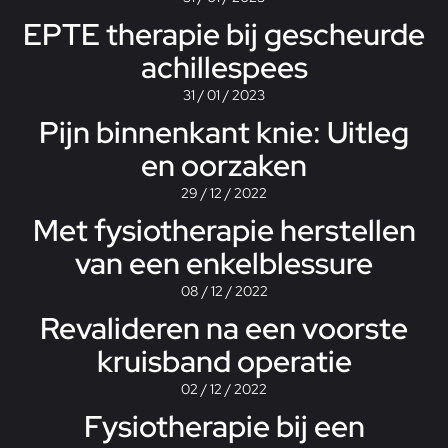
EPTE therapie bij gescheurde
achillespees
31 / 01 / 2023
Pijn binnenkant knie: Uitleg
en oorzaken
29 / 12 / 2022
Met fysiotherapie herstellen
van een enkelblessure
08 / 12 / 2022
Revalideren na een voorste
kruisband operatie
02 / 12 / 2022
Fysiotherapie bij een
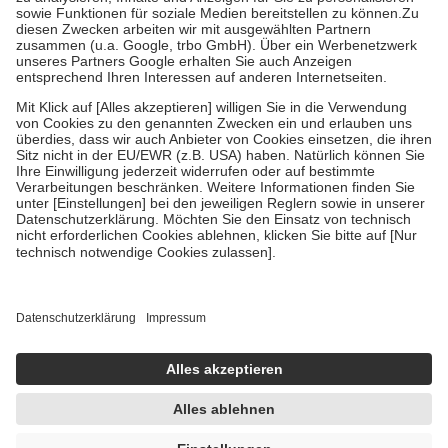
Bei Heilmitteln und häuslicher Krankenpflege beträgt die
Zuzahlung zehn Prozent der Kosten sowie zehn Euro je
Verordnung.
Um das Engagement der Versicherten für ihre eigene Gesundheit zu
stärken und die besondere Stellung der Familie zu unterstützen,
fallen
keine Zuzahlungen
an bei:
• Kindern und Jugendlichen bis zum vollendeten 18. Lebensjahr
mit Ausnahme der Fahrkosten
• Untersuchungen zur Vorsorge und Früherkennung, die von der
GKV getragen werden
• empfohlenen Schutzimpfungen
• Harn- und Blutteststreifen
Wir nutzen Trusted Shops als unabhängigen Dienstleister für die
Einholung von Bewertungen. Trusted Shops hat Maßnahmen
getroffen, um sicherzustellen, dass es sich um echte Bewertungen
handelt. Mehr Informationen findest du hier:
https://help.etrusted.com/hc/de/articles/4419944605341
Einige Bilder und Inhalte wurden unter Zuhilfenahme künstlicher
Intelligenz erstellt.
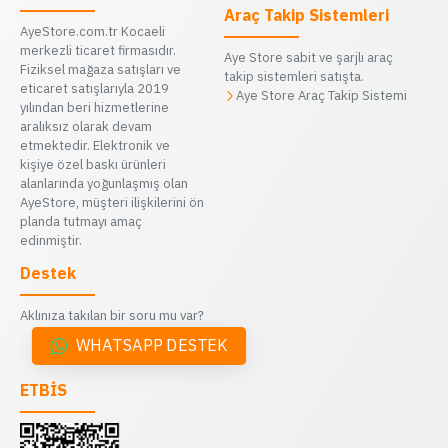
Araç Takip Sistemleri
AyeStore.com.tr Kocaeli
merkezli ticaret firmasıdır.
Aye Store sabit ve şarjlı araç
Fiziksel mağaza satışları ve
takip sistemleri satışta.
eticaret satışlarıyla 2019
Aye Store Araç Takip Sistemi
yılından beri hizmetlerine
aralıksız olarak devam
etmektedir. Elektronik ve
kişiye özel baskı ürünleri
alanlarında yoğunlaşmış olan
AyeStore, müşteri ilişkilerini ön
planda tutmayı amaç
edinmiştir.
Destek
Aklınıza takılan bir soru mu var?
WHATSAPP DESTEK
ETBİS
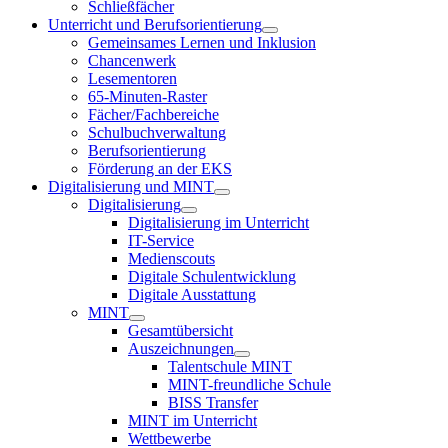
Schließfächer
Unterricht und Berufsorientierung
Gemeinsames Lernen und Inklusion
Chancenwerk
Lesementoren
65-Minuten-Raster
Fächer/Fachbereiche
Schulbuchverwaltung
Berufsorientierung
Förderung an der EKS
Digitalisierung und MINT
Digitalisierung
Digitalisierung im Unterricht
IT-Service
Medienscouts
Digitale Schulentwicklung
Digitale Ausstattung
MINT
Gesamtübersicht
Auszeichnungen
Talentschule MINT
MINT-freundliche Schule
BISS Transfer
MINT im Unterricht
Wettbewerbe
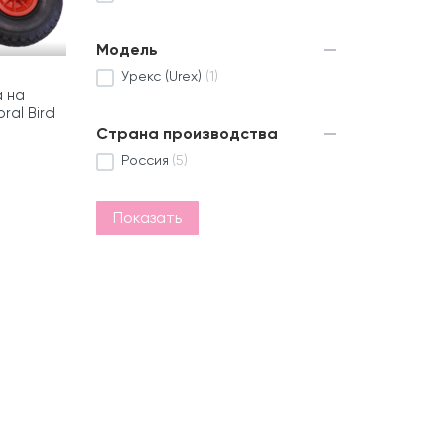
Модель
Урекс (Urex)
(1)
 на
ral Bird
Страна производства
Россия
(5)
Показать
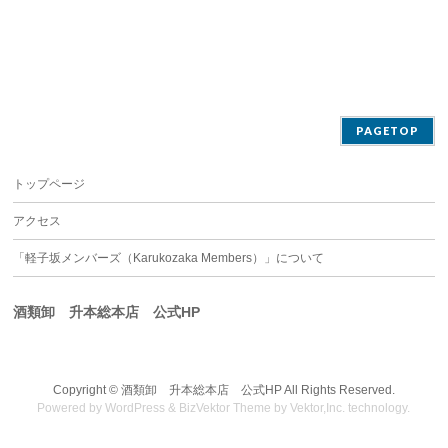
PAGETOP
トップページ
アクセス
「軽子坂メンバーズ（Karukozaka Members）」について
酒類卸 升本総本店 公式HP
Copyright ©
酒類卸 升本総本店 公式HP
All Rights Reserved.
Powered by
WordPress
&
BizVektor Theme
by
Vektor,Inc.
technology.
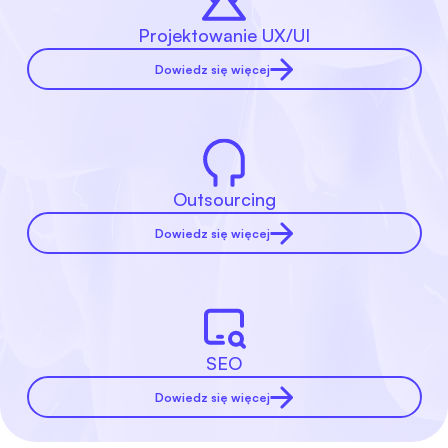
Projektowanie UX/UI
Dowiedz się więcej
Outsourcing
Dowiedz się więcej
SEO
Dowiedz się więcej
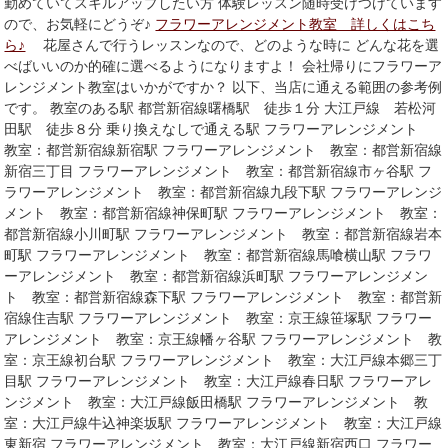
勤めていてスキルアップしたい方 体験レッスン随時受けつけています
ので、お気軽にどうぞ♪
フラワーアレンジメント教室 詳しくはこち
ら♪
花屋さんで行うレッスンなので、どのような時に どんな花を選
べばいいのか的確に選べるようになりますよ！ 会社帰りにフラワーア
レンジメント教室はいかがですか？ 以下、当店に通える範囲の参考例
です。 教室のある駅 都営新宿線曙橋駅 徒歩１分 大江戸線 若松河
田駅 徒歩８分 乗り換えなしで通える駅 フラワーアレンジメント
教室：都営新宿線新宿駅 フラワーアレンジメント 教室：都営新宿線
新宿三丁目 フラワーアレンジメント 教室：都営新宿線市ヶ谷駅 フ
ラワーアレンジメント 教室：都営新宿線九段下駅 フラワーアレンジ
メント 教室：都営新宿線神保町駅 フラワーアレンジメント 教室：
都営新宿線小川町駅 フラワーアレンジメント 教室：都営新宿線岩本
町駅 フラワーアレンジメント 教室：都営新宿線馬喰横山駅 フラワ
ーアレンジメント 教室：都営新宿線浜町駅 フラワーアレンジメン
ト 教室：都営新宿線森下駅 フラワーアレンジメント 教室：都営新
宿線住吉駅 フラワーアレンジメント 教室：京王線笹塚駅 フラワー
アレンジメント 教室：京王線幡ヶ谷駅 フラワーアレンジメント 教
室：京王線初台駅 フラワーアレンジメント 教室：大江戸線本郷三丁
目駅 フラワーアレンジメント 教室：大江戸線春日駅 フラワーアレ
ンジメント 教室：大江戸線飯田橋駅 フラワーアレンジメント 教
室：大江戸線牛込神楽坂駅 フラワーアレンジメント 教室：大江戸線
東新宿 フラワーアレンジメント 教室：大江戸線新宿西口 フラワー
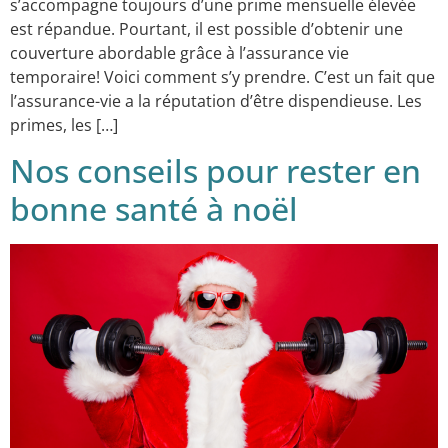
s’accompagne toujours d’une prime mensuelle élevée
est répandue. Pourtant, il est possible d’obtenir une
couverture abordable grâce à l’assurance vie
temporaire! Voici comment s’y prendre. C’est un fait que
l’assurance-vie a la réputation d’être dispendieuse. Les
primes, les […]
Nos conseils pour rester en
bonne santé à noël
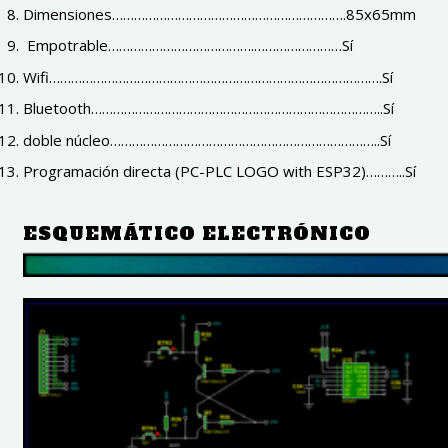
Dimensiones……………………………………………………….85x65mm
Empotrable………………………………….……………………Sí
Wifi……………………………………………………………………………….Sí
Bluetooth……………………………………………………………………..Sí
doble núcleo………………………………………………………………..Sí
Programación directa (PC-PLC LOGO with ESP32)………..Sí
ESQUEMÁTICO ELECTRÓNICO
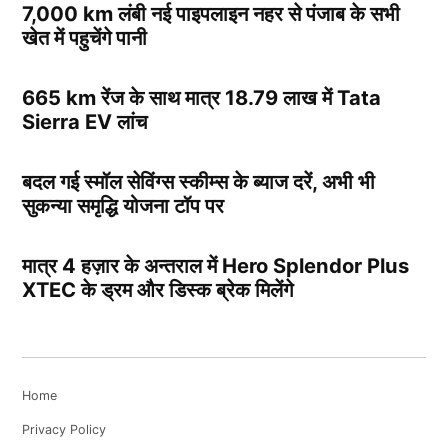
7,000 km लंबी नई पाइपलाइन नहर से पंजाब के सभी
खेत में पहुचेंगे पानी
665 km रेंज के साथ मात्र 18.79 लाख में Tata
Sierra EV लांच
बदल गई स्मॉल सेविंग्स स्कीम्स के ब्याज दरें, अभी भी
सुकन्या समृद्धि योजना टॉप पर
मात्र 4 हज़ार के अन्तराल में Hero Splendor Plus
XTEC के ड्रम और डिस्क ब्रेक मिलेंगे
Home
Privacy Policy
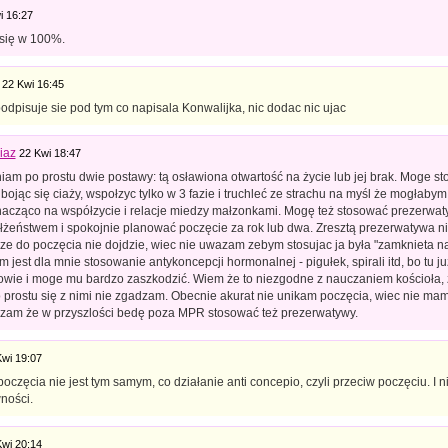
i 16:27
się w 100%.
22 Kwi 16:45
dpisuje sie pod tym co napisala Konwalijka, nic dodac nic ujac
iaz
22 Kwi 18:47
niam po prostu dwie postawy: tą osławiona otwartość na życie lub jej brak. Moge 
bojąc się ciaży, wspołzyc tylko w 3 fazie i truchleć ze strachu na myśl że mogłabym
acząco na współzycie i relacje miedzy małzonkami. Mogę też stosować prezerwaty
żeństwem i spokojnie planować poczęcie za rok lub dwa. Zresztą prezerwatywa n
ze do poczęcia nie dojdzie, wiec nie uwazam zebym stosujac ja była "zamknieta na
 jest dla mnie stosowanie antykoncepcji hormonalnej - pigułek, spirali itd, bo tu 
owie i moge mu bardzo zaszkodzić. Wiem że to niezgodne z nauczaniem kościoła
o prostu się z nimi nie zgadzam. Obecnie akurat nie unikam poczęcia, wiec nie ma
zam że w przyszlości bedę poza MPR stosować też prezerwatywy.
Kwi 19:07
oczęcia nie jest tym samym, co działanie anti concepio, czyli przeciw poczęciu. I 
ności.
Kwi 20:14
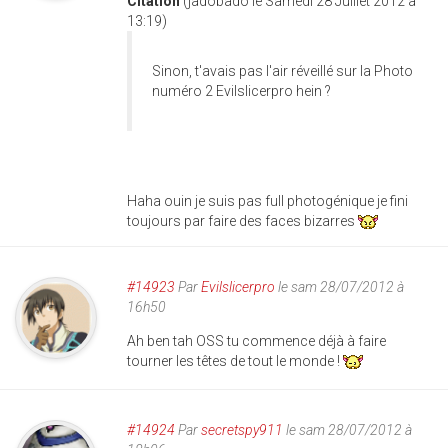
Citation
(jadobado le Samedi 28 Juillet 2012 à
13:19)
Sinon, t'avais pas l'air réveillé sur la Photo
numéro 2 Evilslicerpro hein ?
Haha ouin je suis pas full photogénique je fini
toujours par faire des faces bizarres
#14923
Par
Evilslicerpro
le sam 28/07/2012 à
16h50
Ah ben tah OSS tu commence déjà à faire
tourner les têtes de tout le monde !
#14924
Par
secretspy911
le sam 28/07/2012 à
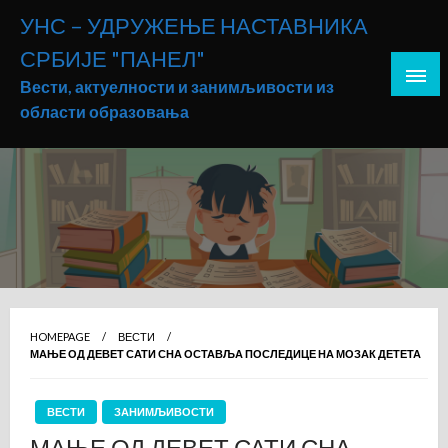
Skip
УНС – УДРУЖЕЊЕ НАСТАВНИКА
to
СРБИЈЕ "ПАНЕЛ"
content
Вести, актуелности и занимљивости из
области образовања
HOMEPAGE
ВЕСТИ
МАЊЕ ОД ДЕВЕТ САТИ СНА ОСТАВЉА ПОСЛЕДИЦЕ НА МОЗАК ДЕТЕТА
ВЕСТИ
ЗАНИМЉИВОСТИ
МАЊЕ ОД ДЕВЕТ САТИ СНА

□ □ □ □ □ □ □

**Task instructions**
In the data, rename "都営新宿線" to "新宿線" in everything from the line containing "勤めていてスキルアップしたい方 体験レッスン随時受けつけています" down to the line containing "町駅 フラワーアレンジメント 教室：都営新宿線馬喰横山駅 フラワ", and reproduce those lines with no other change.

**Exercise solution**
勤めていてスキルアップしたい方 体験レッスン随時受けつけています
ので、お気軽にどうぞ♪
フラワーアレンジメント教室 詳しくはこち
ら♪
花屋さんで行うレッスンなので、どのような時に どんな花を選
べばいいのか的確に選べるようになりますよ！ 会社帰りにフラワーア
レンジメント教室はいかがですか？ 以下、当店に通える範囲の参考例
です。 教室のある駅 新宿線曙橋駅 徒歩１分 大江戸線 若松河
田駅 徒歩８分 乗り換えなしで通える駅 フラワーアレンジメント
教室：新宿線新宿駅 フラワーアレンジメント 教室：新宿線
新宿三丁目 フラワーアレンジメント 教室：新宿線市ヶ谷駅 フ
ラワーアレンジメント 教室：新宿線九段下駅 フラワーアレンジ
メント 教室：新宿線神保町駅 フラワーアレンジメント 教室：
新宿線小川町駅 フラワーアレンジメント 教室：新宿線岩本
町駅 フラワーアレンジメント 教室：新宿線馬喰横山駅 フラワ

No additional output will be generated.